The last of us, part II, which will launch on June 19, promises to have a deeply engaging story, and the studio is doing its best on social media to keep that story a secret until the game launches, hence the move to disable responses. Naughty Dog is also trying to prevent people from sharing spoilers for the game's main leaks that hit the web in late April; Sony and Naughty Dog also disabled YouTube comments on the latest trailer.
There is the potential that limiting responses can be used in a more dire way. If politicians or public officials post misinformation and don't allow responses, people couldn't easily verify a tweet in the responses that would appear under the original misinformation, where it could go a long way in correcting the record. And curiously, the ACLU is arguing that public officials blocking responses would violate the First Amendment: President Donald Trump has not yet made use of the feature, but will surely inspire debate if he does.
In case of misinformation, if the original account doesn't allow replies to a tweet, users can still use a quote tweet to comment. Not the most ideal solution: only a quote tweet appears in you So a data check, for example, is probably not seen by everyone who saw the original tweet, but it's still a way to assess if you can't respond directly.
Here is an example what that might look like. However, please note that in this case, the quoted tweet did allow responses because it was published before Twitter implemented response blocking.

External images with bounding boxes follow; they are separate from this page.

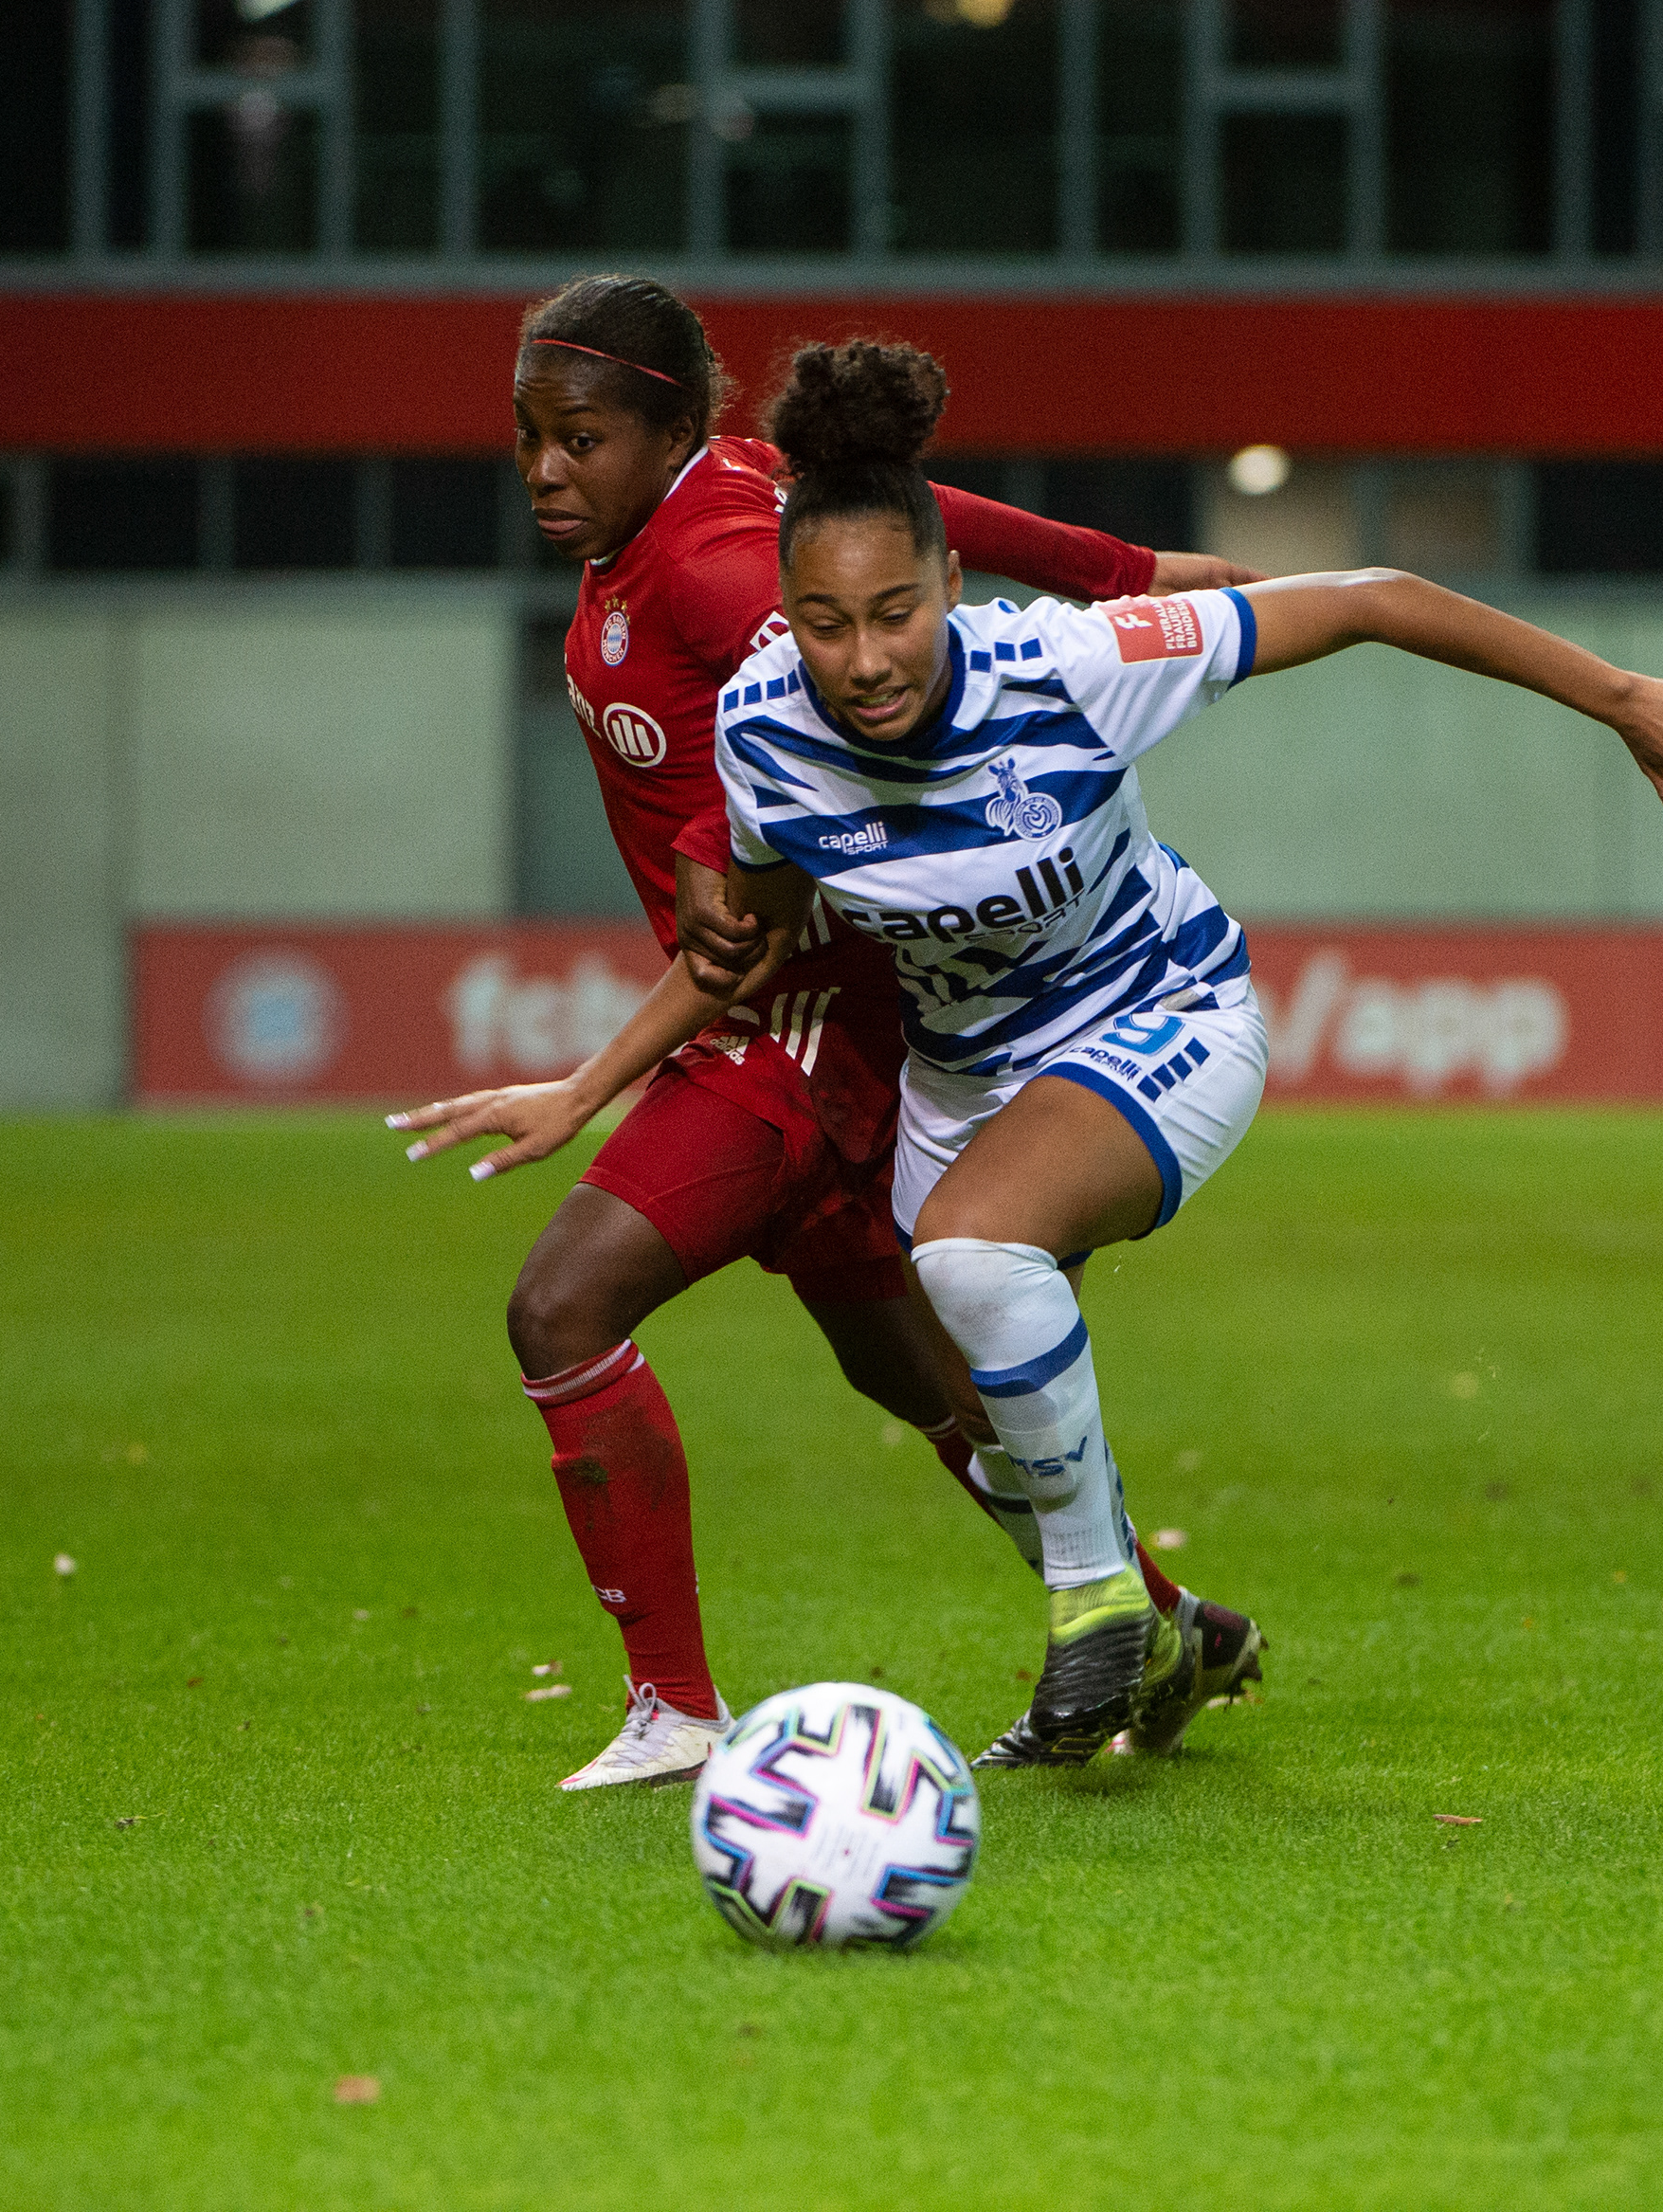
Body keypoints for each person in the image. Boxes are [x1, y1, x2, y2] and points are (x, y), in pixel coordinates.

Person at [617, 338, 1663, 1763]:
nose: (864, 659)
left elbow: (1373, 598)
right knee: (975, 1411)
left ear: (955, 588)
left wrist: (1617, 696)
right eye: (824, 622)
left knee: (973, 1255)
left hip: (1159, 1015)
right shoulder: (761, 729)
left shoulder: (1072, 666)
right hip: (961, 1082)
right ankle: (1170, 1645)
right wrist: (590, 1083)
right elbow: (752, 921)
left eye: (896, 613)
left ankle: (1099, 1606)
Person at [388, 276, 1270, 1791]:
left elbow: (844, 676)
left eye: (578, 437)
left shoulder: (713, 566)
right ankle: (1163, 1625)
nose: (545, 467)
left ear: (673, 425)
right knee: (932, 1387)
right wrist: (1124, 569)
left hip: (793, 1030)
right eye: (528, 436)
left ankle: (675, 1709)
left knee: (563, 1307)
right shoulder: (719, 501)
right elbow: (909, 514)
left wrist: (722, 859)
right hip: (811, 1021)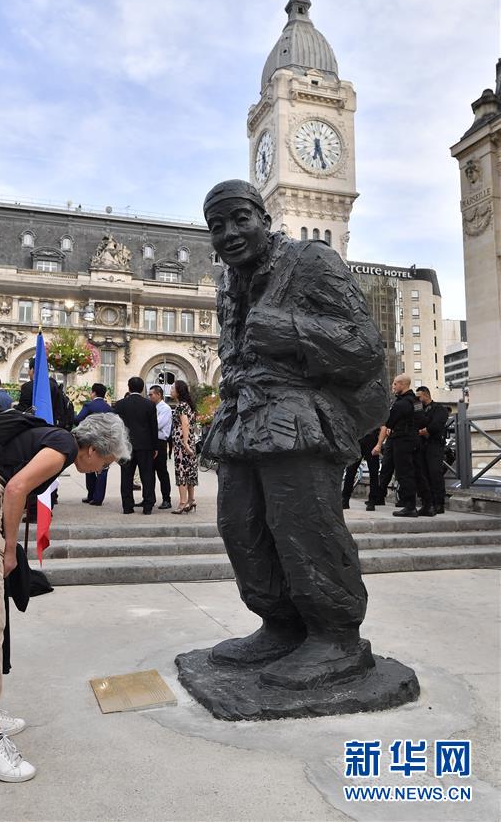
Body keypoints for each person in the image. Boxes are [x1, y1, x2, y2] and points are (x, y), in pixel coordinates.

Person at [200, 179, 387, 690]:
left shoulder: (311, 261)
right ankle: (279, 624)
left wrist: (292, 330)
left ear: (264, 217)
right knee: (241, 525)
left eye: (240, 219)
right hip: (242, 415)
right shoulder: (227, 282)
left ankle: (335, 636)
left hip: (297, 417)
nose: (230, 233)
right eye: (217, 226)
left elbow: (366, 346)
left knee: (302, 524)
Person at [0, 413, 131, 783]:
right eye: (103, 463)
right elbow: (15, 489)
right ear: (90, 449)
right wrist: (10, 549)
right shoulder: (62, 447)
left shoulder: (51, 439)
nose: (99, 470)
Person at [375, 374, 422, 518]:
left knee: (404, 473)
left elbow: (388, 421)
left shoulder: (400, 403)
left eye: (395, 384)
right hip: (414, 439)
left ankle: (409, 506)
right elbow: (423, 419)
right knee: (412, 472)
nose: (393, 387)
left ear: (402, 384)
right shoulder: (416, 402)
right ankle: (414, 504)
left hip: (401, 440)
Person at [113, 377, 158, 515]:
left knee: (126, 476)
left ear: (129, 387)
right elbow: (153, 427)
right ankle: (148, 505)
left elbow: (116, 427)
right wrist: (155, 446)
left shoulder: (120, 405)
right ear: (142, 388)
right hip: (145, 445)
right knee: (147, 476)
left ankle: (127, 506)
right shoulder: (149, 405)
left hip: (126, 446)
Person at [74, 383, 113, 505]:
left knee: (90, 467)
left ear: (94, 393)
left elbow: (77, 419)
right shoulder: (109, 408)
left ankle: (90, 494)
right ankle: (98, 498)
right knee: (103, 468)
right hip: (105, 440)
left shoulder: (89, 406)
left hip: (90, 441)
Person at [416, 385, 449, 514]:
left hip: (434, 444)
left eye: (419, 396)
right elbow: (416, 422)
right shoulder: (419, 409)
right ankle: (427, 503)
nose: (417, 399)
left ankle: (439, 503)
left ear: (425, 394)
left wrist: (427, 430)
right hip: (421, 445)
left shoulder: (438, 408)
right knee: (423, 474)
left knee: (435, 473)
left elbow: (437, 424)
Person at [170, 380, 198, 514]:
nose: (170, 391)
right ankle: (191, 500)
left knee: (182, 471)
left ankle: (182, 502)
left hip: (183, 443)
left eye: (172, 388)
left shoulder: (181, 406)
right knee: (190, 471)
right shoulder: (189, 405)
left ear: (178, 391)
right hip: (190, 441)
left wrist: (185, 443)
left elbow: (184, 424)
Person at [16, 358, 65, 425]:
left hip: (35, 426)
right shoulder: (54, 386)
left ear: (32, 370)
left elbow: (22, 410)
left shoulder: (27, 387)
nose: (28, 372)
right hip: (53, 425)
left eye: (28, 369)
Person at [342, 428, 381, 511]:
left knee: (373, 472)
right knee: (350, 470)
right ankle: (345, 500)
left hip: (371, 438)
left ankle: (372, 501)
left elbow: (383, 425)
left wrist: (379, 444)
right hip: (357, 438)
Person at [147, 385, 172, 509]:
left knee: (161, 472)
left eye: (151, 394)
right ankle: (149, 498)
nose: (149, 397)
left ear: (158, 394)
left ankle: (166, 499)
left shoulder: (165, 408)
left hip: (160, 442)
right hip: (151, 441)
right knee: (149, 472)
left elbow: (158, 424)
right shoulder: (151, 407)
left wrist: (146, 425)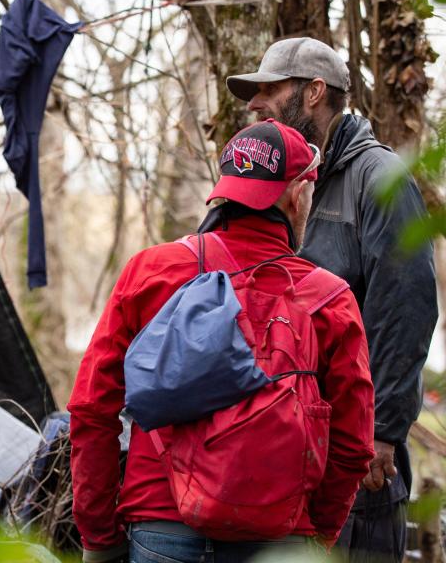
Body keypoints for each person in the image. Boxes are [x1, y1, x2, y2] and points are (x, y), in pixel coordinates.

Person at [69, 119, 375, 563]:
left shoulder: (153, 271)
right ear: (296, 193)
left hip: (162, 528)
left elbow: (93, 410)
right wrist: (313, 537)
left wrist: (98, 537)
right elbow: (353, 447)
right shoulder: (330, 300)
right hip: (280, 539)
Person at [228, 37, 438, 561]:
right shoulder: (289, 179)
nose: (256, 104)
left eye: (271, 90)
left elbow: (405, 309)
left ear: (315, 92)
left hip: (357, 452)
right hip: (289, 449)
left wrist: (381, 433)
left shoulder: (379, 179)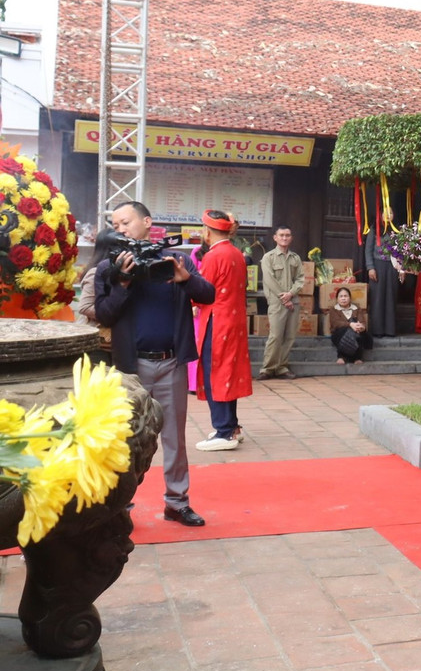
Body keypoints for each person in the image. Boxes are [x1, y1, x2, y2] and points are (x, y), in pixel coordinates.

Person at [94, 201, 215, 527]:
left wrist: (185, 279)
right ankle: (120, 509)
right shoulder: (110, 267)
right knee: (126, 439)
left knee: (174, 439)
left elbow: (208, 295)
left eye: (126, 221)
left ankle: (177, 502)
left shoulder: (177, 260)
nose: (120, 228)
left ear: (146, 222)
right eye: (116, 224)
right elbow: (103, 313)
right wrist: (122, 284)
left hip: (171, 364)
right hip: (130, 369)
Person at [192, 210, 253, 453]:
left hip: (217, 322)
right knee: (228, 373)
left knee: (215, 373)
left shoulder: (214, 256)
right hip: (234, 321)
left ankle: (224, 431)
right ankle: (231, 427)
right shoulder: (237, 253)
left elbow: (202, 291)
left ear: (207, 231)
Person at [258, 224, 304, 380]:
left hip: (293, 301)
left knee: (289, 336)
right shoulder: (268, 257)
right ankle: (268, 368)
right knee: (276, 335)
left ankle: (282, 367)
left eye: (287, 235)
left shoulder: (295, 258)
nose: (285, 238)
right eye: (281, 235)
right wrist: (284, 298)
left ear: (291, 238)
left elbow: (300, 279)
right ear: (275, 238)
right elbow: (269, 279)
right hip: (277, 302)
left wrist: (291, 294)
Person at [364, 207, 400, 337]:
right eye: (385, 212)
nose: (388, 215)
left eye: (390, 212)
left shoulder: (397, 230)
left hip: (392, 266)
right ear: (380, 214)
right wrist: (370, 267)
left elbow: (401, 251)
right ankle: (378, 330)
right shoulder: (374, 229)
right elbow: (368, 250)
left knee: (391, 297)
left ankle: (390, 330)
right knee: (377, 298)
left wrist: (402, 269)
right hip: (377, 266)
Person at [326, 286, 372, 364]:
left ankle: (351, 357)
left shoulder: (357, 309)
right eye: (341, 296)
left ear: (350, 298)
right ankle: (346, 357)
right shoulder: (334, 310)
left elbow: (362, 322)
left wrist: (361, 327)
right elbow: (336, 323)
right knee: (345, 331)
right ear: (337, 299)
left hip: (356, 333)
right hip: (339, 334)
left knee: (357, 333)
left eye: (345, 296)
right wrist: (350, 324)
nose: (343, 298)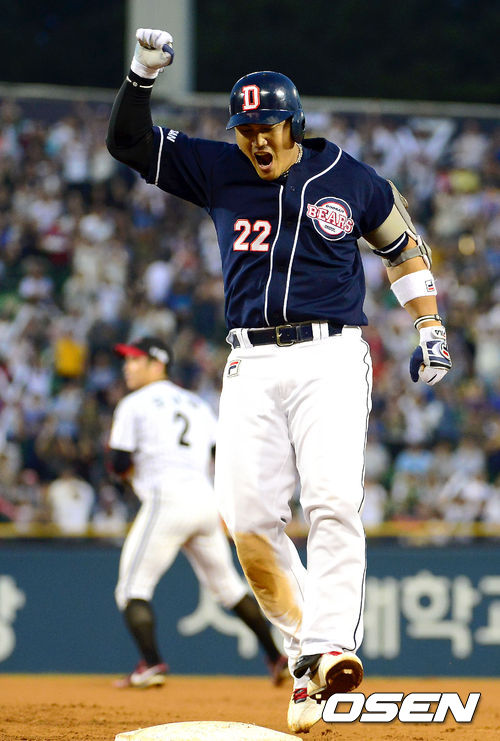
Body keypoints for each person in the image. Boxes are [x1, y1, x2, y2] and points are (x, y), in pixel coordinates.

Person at [107, 29, 452, 731]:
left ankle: (332, 644)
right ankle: (306, 656)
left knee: (331, 500)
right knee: (246, 519)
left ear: (294, 124)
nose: (257, 140)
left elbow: (401, 247)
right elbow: (128, 143)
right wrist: (141, 73)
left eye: (268, 126)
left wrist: (430, 325)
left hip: (331, 355)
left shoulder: (350, 177)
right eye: (246, 129)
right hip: (251, 361)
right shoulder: (219, 168)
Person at [108, 336, 288, 688]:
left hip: (166, 499)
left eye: (135, 360)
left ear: (157, 364)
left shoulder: (133, 403)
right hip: (205, 500)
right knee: (228, 588)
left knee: (131, 589)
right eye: (126, 360)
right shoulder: (196, 404)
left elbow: (117, 462)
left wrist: (131, 471)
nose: (127, 367)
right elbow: (221, 456)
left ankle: (151, 664)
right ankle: (275, 655)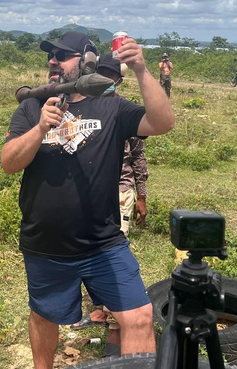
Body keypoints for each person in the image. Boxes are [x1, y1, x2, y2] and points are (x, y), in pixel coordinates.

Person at [1, 31, 175, 369]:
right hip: (45, 241)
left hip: (103, 243)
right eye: (50, 55)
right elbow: (9, 163)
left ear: (86, 61)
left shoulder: (111, 106)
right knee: (43, 316)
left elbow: (162, 122)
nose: (53, 60)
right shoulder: (32, 106)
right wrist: (39, 129)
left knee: (139, 317)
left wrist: (141, 69)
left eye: (62, 55)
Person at [70, 53, 150, 358]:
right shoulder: (80, 106)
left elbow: (139, 156)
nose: (105, 80)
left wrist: (141, 194)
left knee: (112, 256)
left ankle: (117, 327)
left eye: (110, 76)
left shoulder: (125, 110)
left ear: (118, 80)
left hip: (119, 192)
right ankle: (101, 311)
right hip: (87, 193)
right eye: (99, 74)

Twitter tells us that this is not true. There is no planned function for the transfer of verification, which is obvious when you think about the magnitude of a disaster. https://t.co/2F7XhFbrra
– Nick Statt (@nickstatt) May 20, 2020
All that said, not allowing responses can have more joyous uses. I have to admit, I laughed at the Dorsey tweet I included earlier, and Lil Nas X went on to prove that she's a Twitter all-star with this. great joke:
FEEL GENEROUS❤️ SENDING TO ALL THOSE RESPONDING TO THIS $ 100 ❤️❤️
– no (@LilNasX) May 20, 2020
New ideas are likely to emerge as more Twitter users have access to reply blocking, and I'm interested to see how people creatively use the feature. But I'm nervous to know what devilish things fast food brands will say when they can limit responses to each other.